Mas de Gouin vs La Thominière : une sacrée audience

En audience des référés, le 31 mai 2011, le tribunal administratif de Marseille a entendu la requête de l'une des habitantes du Mas de Gouin à Saint-Martin-de-Crau (Céline Godard) contre le projet de construction de gigantesques hangars, derrière sa maison, par la SARL La Thominière (Groupe Carnivor).

 

Dans une ancienne zone agricole transformée par la mairie en zone constructible, la SARL La Thominière ambitionne, en effet, d'installer deux bâtiments de stockage de très grande ampleur (70 000 m2 sur 14 m de hauteur) avec une activité de poids lourds 6 jours sur sept, 24h sur 24… à 50 m des maisons du mas de Gouin.

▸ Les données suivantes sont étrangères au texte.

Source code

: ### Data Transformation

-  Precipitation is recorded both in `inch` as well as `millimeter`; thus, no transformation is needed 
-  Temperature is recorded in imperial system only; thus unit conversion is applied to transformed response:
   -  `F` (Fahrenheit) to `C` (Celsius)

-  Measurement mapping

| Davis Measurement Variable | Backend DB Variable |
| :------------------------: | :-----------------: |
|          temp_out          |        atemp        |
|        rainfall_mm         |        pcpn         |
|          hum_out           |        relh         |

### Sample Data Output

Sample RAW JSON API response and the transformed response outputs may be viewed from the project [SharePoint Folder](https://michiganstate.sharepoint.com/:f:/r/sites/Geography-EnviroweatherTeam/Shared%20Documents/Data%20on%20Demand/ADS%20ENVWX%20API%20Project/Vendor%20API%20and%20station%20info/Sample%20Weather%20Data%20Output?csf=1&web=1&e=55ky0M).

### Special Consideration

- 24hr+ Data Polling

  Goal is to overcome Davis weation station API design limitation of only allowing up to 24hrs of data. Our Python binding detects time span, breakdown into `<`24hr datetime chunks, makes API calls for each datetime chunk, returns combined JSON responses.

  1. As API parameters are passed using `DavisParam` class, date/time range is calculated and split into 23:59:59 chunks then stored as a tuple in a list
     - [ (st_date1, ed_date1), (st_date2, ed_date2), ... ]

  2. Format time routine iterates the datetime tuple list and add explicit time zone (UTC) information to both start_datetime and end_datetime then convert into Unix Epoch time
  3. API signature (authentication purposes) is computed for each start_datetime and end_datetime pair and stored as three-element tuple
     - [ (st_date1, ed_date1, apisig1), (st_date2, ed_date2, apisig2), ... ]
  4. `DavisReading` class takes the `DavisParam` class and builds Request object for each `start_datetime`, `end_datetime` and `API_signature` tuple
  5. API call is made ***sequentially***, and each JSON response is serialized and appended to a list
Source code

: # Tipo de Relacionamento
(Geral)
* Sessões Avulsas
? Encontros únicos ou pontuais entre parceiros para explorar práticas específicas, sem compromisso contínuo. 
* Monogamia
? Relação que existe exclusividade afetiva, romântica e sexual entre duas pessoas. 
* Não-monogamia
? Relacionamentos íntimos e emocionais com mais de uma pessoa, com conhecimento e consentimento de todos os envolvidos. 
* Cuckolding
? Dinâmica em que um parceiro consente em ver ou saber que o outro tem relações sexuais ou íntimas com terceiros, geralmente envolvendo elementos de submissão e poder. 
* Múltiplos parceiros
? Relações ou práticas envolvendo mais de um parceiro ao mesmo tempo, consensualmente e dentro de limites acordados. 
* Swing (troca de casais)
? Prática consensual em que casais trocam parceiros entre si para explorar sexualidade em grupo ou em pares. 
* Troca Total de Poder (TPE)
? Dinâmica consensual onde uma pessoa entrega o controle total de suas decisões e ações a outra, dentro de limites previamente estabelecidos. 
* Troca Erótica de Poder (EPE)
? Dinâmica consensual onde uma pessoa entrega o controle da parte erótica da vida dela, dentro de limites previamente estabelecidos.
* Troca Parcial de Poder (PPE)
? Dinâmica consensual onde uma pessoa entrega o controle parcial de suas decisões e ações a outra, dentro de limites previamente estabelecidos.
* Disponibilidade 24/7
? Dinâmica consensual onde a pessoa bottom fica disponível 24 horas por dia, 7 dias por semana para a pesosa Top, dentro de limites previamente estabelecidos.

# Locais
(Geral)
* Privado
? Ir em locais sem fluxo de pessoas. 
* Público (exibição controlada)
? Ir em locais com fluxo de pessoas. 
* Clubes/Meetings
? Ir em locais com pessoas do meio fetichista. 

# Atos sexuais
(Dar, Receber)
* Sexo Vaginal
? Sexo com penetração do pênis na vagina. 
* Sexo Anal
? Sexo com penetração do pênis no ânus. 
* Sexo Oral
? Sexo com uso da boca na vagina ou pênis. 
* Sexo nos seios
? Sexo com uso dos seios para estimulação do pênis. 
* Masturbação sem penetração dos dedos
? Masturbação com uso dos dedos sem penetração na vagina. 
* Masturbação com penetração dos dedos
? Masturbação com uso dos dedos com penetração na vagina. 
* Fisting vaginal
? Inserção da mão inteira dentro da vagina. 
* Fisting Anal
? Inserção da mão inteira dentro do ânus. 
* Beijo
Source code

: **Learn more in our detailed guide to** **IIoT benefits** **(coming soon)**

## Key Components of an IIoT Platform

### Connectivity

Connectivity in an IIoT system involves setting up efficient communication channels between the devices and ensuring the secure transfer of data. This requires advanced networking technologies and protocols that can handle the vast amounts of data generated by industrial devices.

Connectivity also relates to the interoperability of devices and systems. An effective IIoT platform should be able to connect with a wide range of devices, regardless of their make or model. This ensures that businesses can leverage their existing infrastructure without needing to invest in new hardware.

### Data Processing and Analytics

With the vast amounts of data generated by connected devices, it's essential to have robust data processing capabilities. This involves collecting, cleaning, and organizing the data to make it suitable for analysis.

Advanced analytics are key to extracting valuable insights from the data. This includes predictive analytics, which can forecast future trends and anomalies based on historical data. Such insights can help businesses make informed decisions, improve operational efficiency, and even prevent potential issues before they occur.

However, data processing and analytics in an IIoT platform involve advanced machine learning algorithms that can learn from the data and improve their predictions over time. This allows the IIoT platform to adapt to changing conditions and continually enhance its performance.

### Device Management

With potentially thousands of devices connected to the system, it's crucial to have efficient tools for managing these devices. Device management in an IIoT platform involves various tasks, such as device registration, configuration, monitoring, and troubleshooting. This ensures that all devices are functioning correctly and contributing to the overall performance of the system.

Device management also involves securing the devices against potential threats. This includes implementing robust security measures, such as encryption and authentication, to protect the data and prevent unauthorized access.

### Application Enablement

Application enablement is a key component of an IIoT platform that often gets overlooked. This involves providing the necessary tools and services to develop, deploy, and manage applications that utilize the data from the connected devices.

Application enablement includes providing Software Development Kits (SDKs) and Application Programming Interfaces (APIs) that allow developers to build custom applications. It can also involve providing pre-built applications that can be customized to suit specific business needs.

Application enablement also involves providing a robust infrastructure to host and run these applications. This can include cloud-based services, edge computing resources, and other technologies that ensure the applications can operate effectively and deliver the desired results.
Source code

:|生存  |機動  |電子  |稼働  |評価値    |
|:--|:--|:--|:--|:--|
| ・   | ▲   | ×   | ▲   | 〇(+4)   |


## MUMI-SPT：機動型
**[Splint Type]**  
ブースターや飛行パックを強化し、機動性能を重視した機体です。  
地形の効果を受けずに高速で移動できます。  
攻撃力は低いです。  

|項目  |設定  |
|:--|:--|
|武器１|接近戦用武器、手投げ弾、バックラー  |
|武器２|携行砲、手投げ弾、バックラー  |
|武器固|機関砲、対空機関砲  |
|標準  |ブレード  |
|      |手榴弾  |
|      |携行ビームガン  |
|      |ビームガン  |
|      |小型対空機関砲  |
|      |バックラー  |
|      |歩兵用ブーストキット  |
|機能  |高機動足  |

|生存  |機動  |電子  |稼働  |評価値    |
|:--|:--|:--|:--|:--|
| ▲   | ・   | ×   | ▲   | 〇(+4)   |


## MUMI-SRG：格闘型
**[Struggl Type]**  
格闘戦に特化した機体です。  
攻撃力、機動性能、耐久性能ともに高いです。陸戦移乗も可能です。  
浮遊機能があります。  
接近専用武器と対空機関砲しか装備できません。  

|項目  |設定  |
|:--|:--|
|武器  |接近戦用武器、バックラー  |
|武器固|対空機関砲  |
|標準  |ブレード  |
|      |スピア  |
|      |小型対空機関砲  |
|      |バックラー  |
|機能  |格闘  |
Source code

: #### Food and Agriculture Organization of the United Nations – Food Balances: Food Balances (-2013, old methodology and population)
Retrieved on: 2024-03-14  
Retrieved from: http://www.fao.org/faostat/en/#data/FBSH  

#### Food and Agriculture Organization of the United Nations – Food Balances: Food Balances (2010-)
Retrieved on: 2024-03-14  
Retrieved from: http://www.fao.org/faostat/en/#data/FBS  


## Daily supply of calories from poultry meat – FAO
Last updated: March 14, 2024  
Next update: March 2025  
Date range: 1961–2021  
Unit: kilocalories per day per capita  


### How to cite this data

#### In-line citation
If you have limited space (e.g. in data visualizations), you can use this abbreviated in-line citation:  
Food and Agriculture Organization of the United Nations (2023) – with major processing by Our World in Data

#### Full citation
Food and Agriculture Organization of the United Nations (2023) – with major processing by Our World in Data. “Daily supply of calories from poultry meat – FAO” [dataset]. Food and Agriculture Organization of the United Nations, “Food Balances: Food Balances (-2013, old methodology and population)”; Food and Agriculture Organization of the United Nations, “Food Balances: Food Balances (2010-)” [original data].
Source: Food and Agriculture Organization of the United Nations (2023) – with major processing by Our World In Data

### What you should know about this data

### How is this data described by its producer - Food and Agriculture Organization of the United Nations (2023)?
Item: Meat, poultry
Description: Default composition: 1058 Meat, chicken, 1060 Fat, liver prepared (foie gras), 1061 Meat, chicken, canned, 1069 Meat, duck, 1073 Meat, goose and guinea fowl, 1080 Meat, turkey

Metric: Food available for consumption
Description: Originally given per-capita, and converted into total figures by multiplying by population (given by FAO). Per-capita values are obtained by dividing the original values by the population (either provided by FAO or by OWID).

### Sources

L'ensemble des habitants de ce mas, jusqu'à présent entouré de vergers, se sont regroupés au sein d'une association (1) pour préserver, non seulement leurs biens, mais aussi l'environnement, la qualité de vie et la sécurité de tous les Saint-Martinois. La ville est sous la pression d'une spéculation foncière et immobilière qui favorise l'extension effrénée de parcs logistiques. Les dommages collatéraux de ces projets sont largement sous-estimés, en particulier celui de l'insécurité routière autour de ces zones logistiques.

C'est en réaction à l'abattage d'arbres sur le site de la Thominière, annonciateur des travaux, que Céline Godard a saisi, le 6 mai, le juge des référés du Tribunal de Marseille pour la suspension de l'arrêté du maire de St Martin de Crau, autorisant, le 17 juin 2010, le permis de construire. Intervenant, respectivement, au nom de la SARL La Thominière et de la mairie de Saint Martin de Crau, les avocats Nicolas Morelli et Grégoire Ladouari ont tous deux fait valoir, que les arbres abattus étaient "en mauvaise santé" et qu'il n'était pas question de démarrer actuellement les travaux avant l'enquête publique.

 

En réplique, l'avocat de Céline Godard, M°Thierry Lescure a produit un constat d'huissier sur l'abattage systématique des arbres sur les parcelles N°4443 et 4445 du projet de construction.

Autre point litigieux : le caractère mensonger de la localisation du projet, sur le mas Laurent de la Zone Ecopole et non sur le mas de Gouin, qui a poussé le préfet a abrogé, le 20 décembre 2010, l'ouverture de l'enquête publique du permis d'exploitation. La SARL La Thominière affirme que cette abrogation est de son fait, "afin de déposer une nouvelle demande d'autorisation avec la dénomination du terrain "La Thominière". Pour M° Thierry Lescure, "ce n'est pas sérieux (…). Si tel avait été le cas, la SARL La Thominière n'aurait pas manqué de verser aux débats sa demande d'abrogation". Bien vu…

La vérité vraie est que c'est l'avocat-conseil de l'APEMC qui a écrit le 7 février 2010 au préfet pour attirer son attention sur le fait que le projet avait été présenté à ses services (Autorité environnementale, DREAL) comme étant situé dans "la Zone d'activité Ecopole, le mas Laurent" et non à proximité immédiate du Mas de Gouin sur des terres agricoles aujourd'hui plantées de vergers.

Enfin, M° Lescure a également relevé auprès du tribunal les "sérieuses réserves" sur ce projet émises par le Commissaire enquêteur dans son rapport d'enquête publique établi sur l'élaboration du PLU (Plan local d'urbanisme) de la commune. Non seulement, il recommande "une étude complémentaire" sur le Mas de Gouin et ses environs mais la création d'une "Zone de protection autour de ce mas" afin de l'isoler de la zone industrielle, et de "retravailler le zonage aux alentours immédiats du Mas".

Une décision du tribunal sur ce référé est attendue dans les prochains jours.

(1) Association pour la défense et la protection du patrimoine et de l'environnement des mas du pays de Crau (APEMC).